I leaned over enough to see my reflection there. When had I stopped being Allan Talbot’s daughter? When had I stopped being fit to sit with duchesses and peers and become a colonist? An American. We were rabble from England’s crofts and gutters, Scotland’s Highlands, Dutch outcasts, Irish and African slaves, and though some came here given grants of land, in our way we were prisoners all.
A leaf touched the water. A butterfly wobbled down to look at it and flew away. There I was, a wee girl in a torn and bedraggled blue silk gown, sitting crouched in the bottom of a pirate’s snow, that longboat rowed by my brother and some strange men who would plant me here on this continent. When had I taken root? When had I become part of this cold, savage land and its people? When had I grown old? I was fifty-five, an age rare among women. If I did not see my faded hair in the reflection, however, I felt no more than twenty from the inside. I still yearned to wear a silken gown to a ball. I wanted to dance with Cullah wearing his beeswax-smelling boots. When had I gone from wearing embroidered silk to drab gray wool? The image that looked back at me looked more like an Ursuline soeur than a landed freewoman.
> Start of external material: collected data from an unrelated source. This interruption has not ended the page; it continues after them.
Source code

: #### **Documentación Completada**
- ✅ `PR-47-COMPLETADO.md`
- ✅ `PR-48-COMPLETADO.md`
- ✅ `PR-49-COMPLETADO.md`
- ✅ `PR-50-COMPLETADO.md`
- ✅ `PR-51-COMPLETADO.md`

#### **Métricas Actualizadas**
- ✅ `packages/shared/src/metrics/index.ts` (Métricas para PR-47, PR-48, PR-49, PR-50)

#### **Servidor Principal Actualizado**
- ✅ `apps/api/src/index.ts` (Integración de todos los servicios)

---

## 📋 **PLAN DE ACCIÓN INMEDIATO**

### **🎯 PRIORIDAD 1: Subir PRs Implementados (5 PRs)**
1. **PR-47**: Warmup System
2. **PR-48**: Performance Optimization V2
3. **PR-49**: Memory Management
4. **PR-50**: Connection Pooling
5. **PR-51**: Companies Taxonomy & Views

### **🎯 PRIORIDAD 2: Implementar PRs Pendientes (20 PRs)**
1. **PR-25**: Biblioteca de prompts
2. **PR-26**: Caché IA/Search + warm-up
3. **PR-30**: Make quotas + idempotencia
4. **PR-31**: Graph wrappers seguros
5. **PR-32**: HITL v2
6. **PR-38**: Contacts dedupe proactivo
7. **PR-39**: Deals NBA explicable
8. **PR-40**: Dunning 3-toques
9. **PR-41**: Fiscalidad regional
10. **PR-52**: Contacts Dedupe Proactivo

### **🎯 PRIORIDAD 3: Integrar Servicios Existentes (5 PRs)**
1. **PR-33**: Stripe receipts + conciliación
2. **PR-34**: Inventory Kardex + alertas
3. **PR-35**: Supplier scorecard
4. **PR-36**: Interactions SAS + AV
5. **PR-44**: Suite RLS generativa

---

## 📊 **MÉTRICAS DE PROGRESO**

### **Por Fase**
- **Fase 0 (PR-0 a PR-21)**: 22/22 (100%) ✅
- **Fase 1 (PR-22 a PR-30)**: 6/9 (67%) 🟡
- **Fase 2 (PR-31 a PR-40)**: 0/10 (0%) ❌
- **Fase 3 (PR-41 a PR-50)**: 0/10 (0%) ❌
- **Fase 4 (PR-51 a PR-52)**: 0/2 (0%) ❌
I had not chosen the drab things that remained to me, I had come down to them as an earl might come down to being an innkeeper when his family lands were escheated by the Crown. My plain clothes now reflected not a smug choice, but our reduced circumstances.
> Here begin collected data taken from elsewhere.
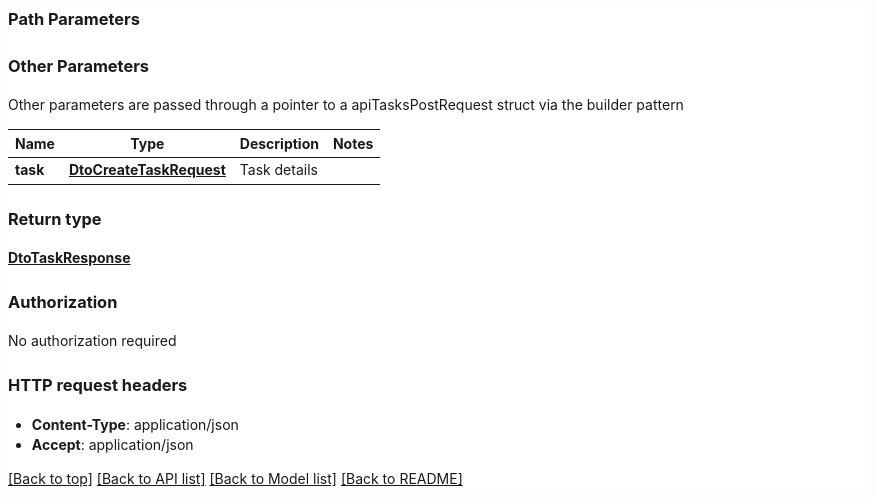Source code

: ### Path Parameters



### Other Parameters

Other parameters are passed through a pointer to a apiTasksPostRequest struct via the builder pattern


Name | Type | Description  | Notes
------------- | ------------- | ------------- | -------------
 **task** | [**DtoCreateTaskRequest**](DtoCreateTaskRequest.md) | Task details | 

### Return type

[**DtoTaskResponse**](DtoTaskResponse.md)

### Authorization

No authorization required

### HTTP request headers

- **Content-Type**: application/json
- **Accept**: application/json

[[Back to top]](#) [[Back to API list]](../README.md#documentation-for-api-endpoints)
[[Back to Model list]](../README.md#documentation-for-models)
[[Back to README]](../README.md)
In the house, I leaned over a basin of water to wash my face. The ravages of the constant searches of our home showed. Everywhere I looked, a scar of invasion caught my sight. My linen wheel was wearing out and did not work well, but my dear woodsman had no tools to fix it. I looked at that wheel, so much a part of my life, and thought that my heart was in the wheel, and that it, too, was wearing out. It did not work well. A tear left my chin and stirred the water.
Margaret, now the wife of the governor, moved from her gentle but nice home into the large mansion opposite August’s home, a house known to be the abode of a noted privateer and smuggler who had never so much as replaced the Spencer S above the portico with a T for Talbot. I sighed. It had brought me much pleasure to have a friend in Margaret Gage. I supposed I must resign myself to the change in her life now, and that she as wife of the governor must be more careful about her acquaintances, meaning I was no longer acceptable.
As if she had heard my lament, Margaret sent a handwritten invitation for me to take tea at her home the following week. All Massachusetts was in merry conduct, for we believed that Governor Gage would put an end to the burdens of our lives. I went to see Margaret in part hoping I would hear some gossip about what provisions he would enact soonest. Take the man-o’-war out of the harbor? Remove the four thousand soldiers from Boston town? Stop the searching of our homes, the stealing and rifling of property? My friends at First Church continued their secret messages as the Committee of Safety. Minutemen and militia drilled in my farm fields when there were no crops. “Please, Margaret, tell me some good news I may spread abroad?”
“My dear,” she said, “I trust Thomas to act wisely. He is a man of the king, but he is more sensible than Hutchinson. We are all thankful for the change of leadership.”
“That sounds too guarded for my friend of old. I know you may not feel we can be as close as before, but tell me it will be different.”
“Of course it will be different. His first priority, he told me, is to remedy the seditious talk of war.”
“Will he lift the embargo? Reduce the taxes? Return my cow?”
“He must quell the rebellious spirit of the colonies.”
I bristled. “That sounds ominous.” I sipped tea. “Margaret?”
“Do not ask me more, Ressie. I asked you here for a purpose. If you are my friend, if you have been my friend, please let us say farewell for a time.”
I set the teacup in its saucer and straightened my back. “For a time? What sort of time? Until you deign to speak to me again? Have I grown less entertaining? Are my clothes too drab to grace your parlor?”
“You know it isn’t that.”
“You are always welcome at my house,” I said, though I had a difficult time keeping my lips from turning down and weeping like a child. “I shall not trouble you any longer.” I stood.
“Ressie, please. My husband’s position makes your coming here suspect to your own people. Surely you can see that.”
“I think it makes you suspect to your people.”
“It does. Can I lie to you? No. Of all the people I know, you are the one for whom my lips cannot be forced to lie. Ressie. Everything is wrong now. Please let me explain.”